Any vendor who has access to Warp data classified as Personal Data or higher are expected to demonstrate their security policies, processes, and procedures and prove that they are able to provide adequate protection of such data, including against misuse or compromise.

 

1.10 RESPONSIBILITIES

Responsibility for reviewing the specific sets of controls to support this policy lies with the Director – Warp IT as part of the Information Security Framework Annual Review, taking account of changes in the internal and external environments and Warp’s risk appetite.

Heads of Departments are responsible for ensuring that Department purchases meet the relevant specifications as set out in the policy. Where this is not acceptable for valid business reasons then Heads are responsible for signing off exceptions with the Director. Heads of Department are also responsible to ensure that staff are aware of the need to adhere to this policy and report non-compliance via the defined and approved channels.
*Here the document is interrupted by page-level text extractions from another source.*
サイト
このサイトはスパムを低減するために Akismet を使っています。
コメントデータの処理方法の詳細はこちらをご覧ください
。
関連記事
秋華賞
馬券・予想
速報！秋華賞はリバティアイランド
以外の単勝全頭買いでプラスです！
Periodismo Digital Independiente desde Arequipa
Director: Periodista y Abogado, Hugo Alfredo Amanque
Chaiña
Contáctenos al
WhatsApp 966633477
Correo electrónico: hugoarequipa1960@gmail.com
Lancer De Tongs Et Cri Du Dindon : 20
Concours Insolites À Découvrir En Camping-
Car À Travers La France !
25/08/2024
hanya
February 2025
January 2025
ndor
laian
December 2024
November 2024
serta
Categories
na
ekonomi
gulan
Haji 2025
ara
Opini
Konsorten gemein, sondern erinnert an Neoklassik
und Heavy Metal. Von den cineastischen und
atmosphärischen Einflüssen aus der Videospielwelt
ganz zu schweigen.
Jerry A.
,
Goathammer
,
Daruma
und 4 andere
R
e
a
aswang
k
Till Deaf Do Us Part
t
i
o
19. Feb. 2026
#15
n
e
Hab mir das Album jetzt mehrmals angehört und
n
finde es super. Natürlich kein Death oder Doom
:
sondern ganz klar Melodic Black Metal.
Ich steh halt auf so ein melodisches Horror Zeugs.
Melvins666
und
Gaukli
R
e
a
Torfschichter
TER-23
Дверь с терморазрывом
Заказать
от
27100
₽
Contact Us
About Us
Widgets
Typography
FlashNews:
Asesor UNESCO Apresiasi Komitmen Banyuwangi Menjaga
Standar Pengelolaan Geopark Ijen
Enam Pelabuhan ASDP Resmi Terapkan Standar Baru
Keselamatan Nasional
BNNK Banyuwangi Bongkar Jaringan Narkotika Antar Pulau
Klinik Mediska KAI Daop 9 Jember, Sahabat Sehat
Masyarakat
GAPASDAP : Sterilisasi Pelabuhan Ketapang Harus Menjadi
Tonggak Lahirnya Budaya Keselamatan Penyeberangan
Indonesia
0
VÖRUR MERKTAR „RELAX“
Individual employees are responsible for adhering to the information security framework policies and following the Warp Data Handling Policy. Where the policy requirements are reliant on individual employees taking steps to secure the information they are handling, the individual will be personally accountable and liable for failing to follow the required policy, procedure or process. Individual employees are responsible for ensuring that any shortfalls in cryptographic controls are reported promptly to their line manager.

 

1.11 COMPLIANCE

Breaches of this policy may be treated as a disciplinary matter dealt with under Warp’s staff disciplinary policies as appropriate. Where third parties are involved, breach of this policy may also constitute breach of contract.

 

1.12 COOKIES AND TRACKING

Warp may use cookies and similar tracking technologies to enhance user experience and analyze website traffic. Information collected through these technologies may include IP address, device type, browser version, and usage patterns.

This data is collected to improve functionality and performance. Visitors can manage or disable cookies via their browser settings. Cookie usage complies with this Privacy Policy and the conditions set out in POPIA.